The task:
Repeat, word for word, all the data that follows, and exclude the pictures.

Source material:
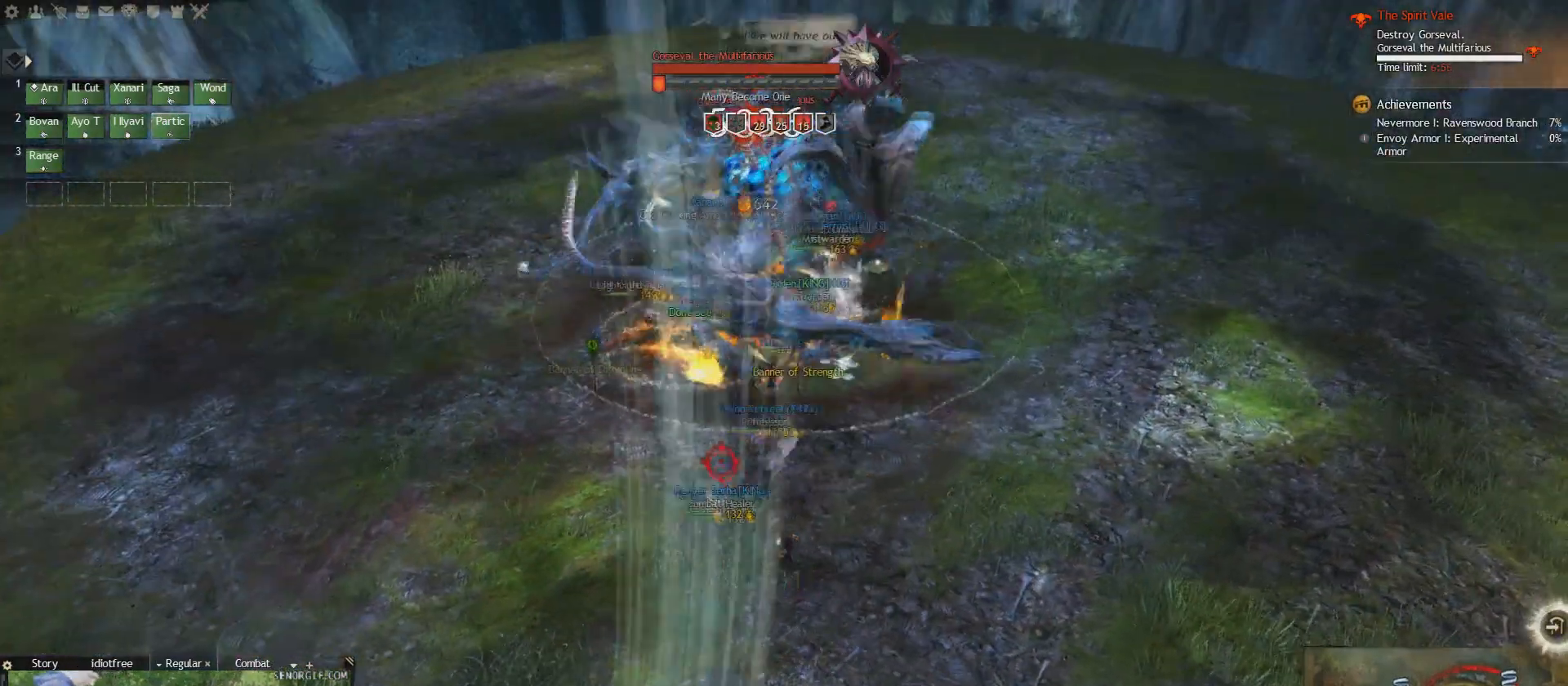
{"keys": [], "events": [[251, "w", "down"], [376, "w", "up"]]}
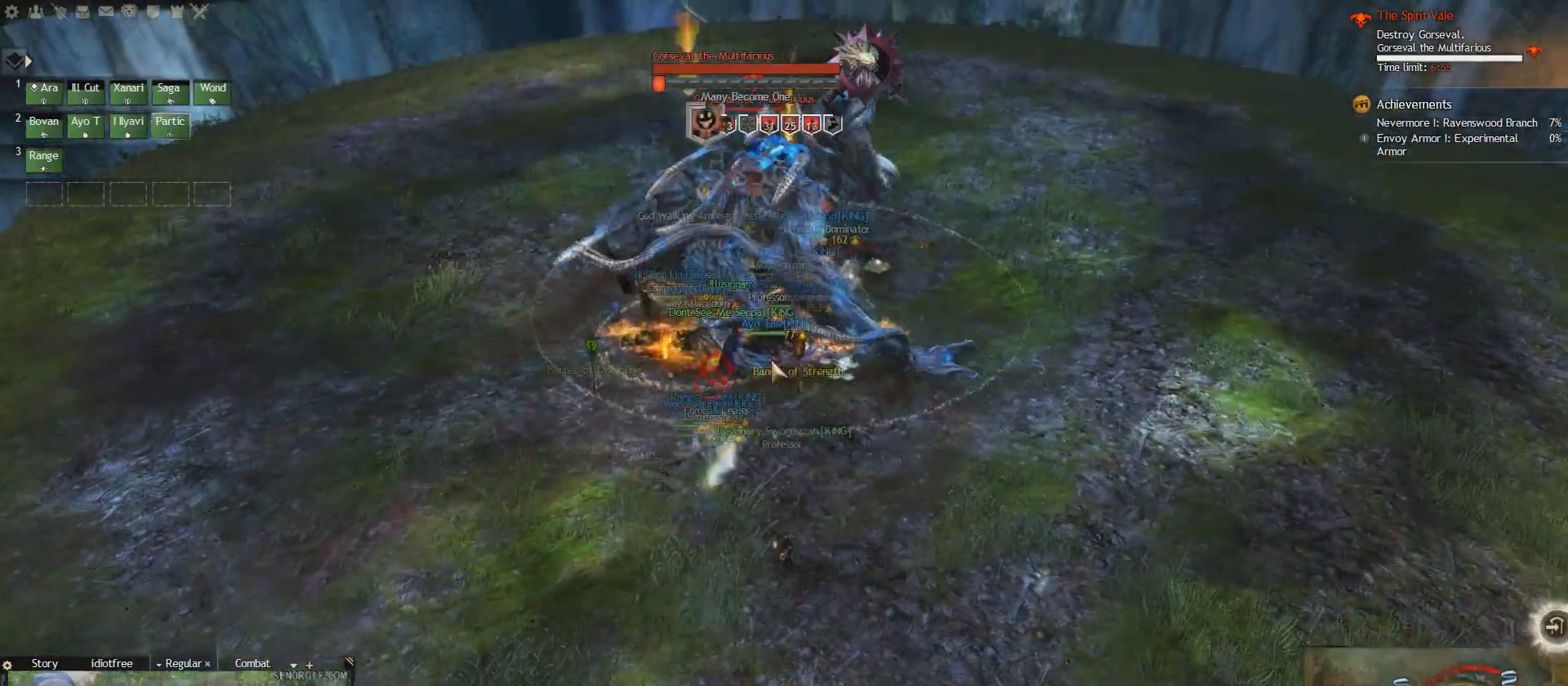
{"keys": ["2"], "events": [[250, "2", "down"]]}
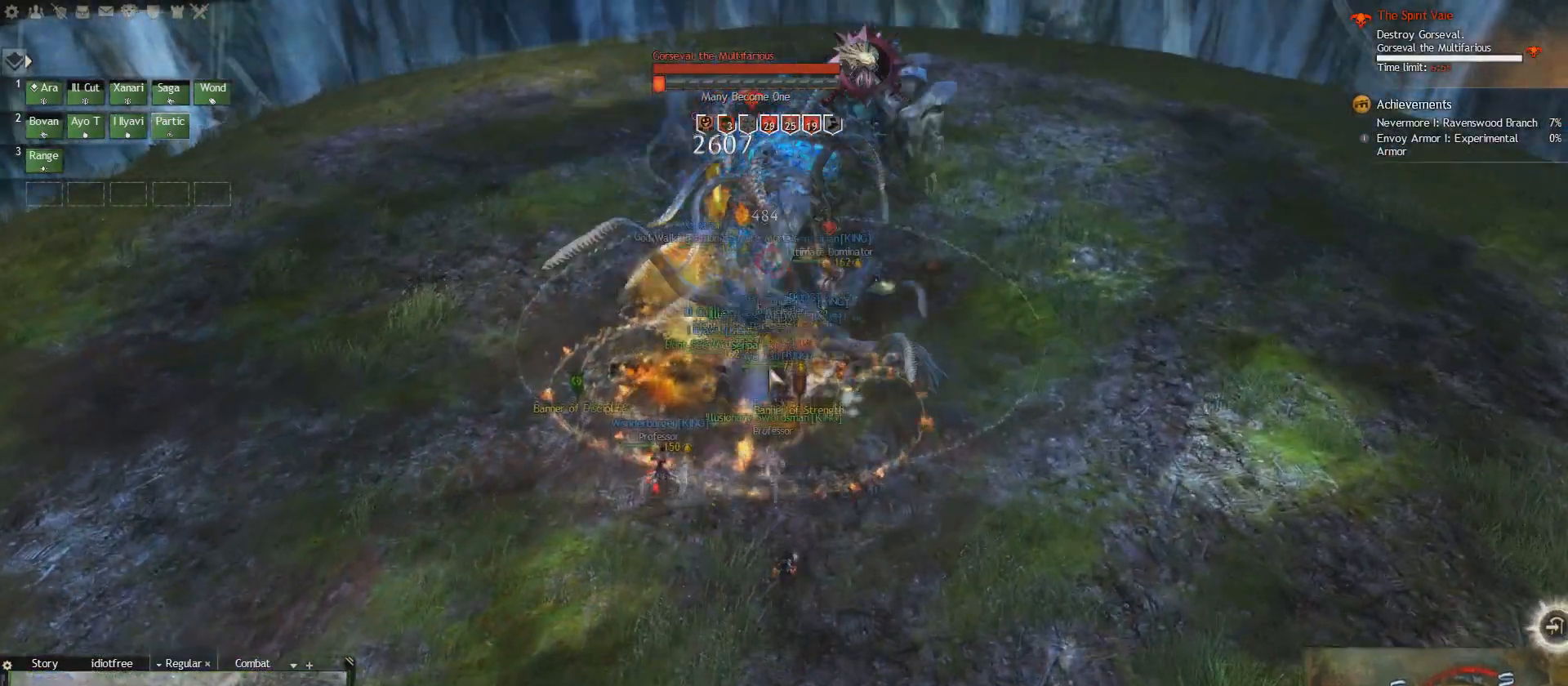
{"keys": []}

Your solution:
{"keys": [], "events": [[251, "w", "down"], [376, "w", "up"]]}
{"keys": ["2"], "events": [[250, "2", "down"]]}
{"keys": []}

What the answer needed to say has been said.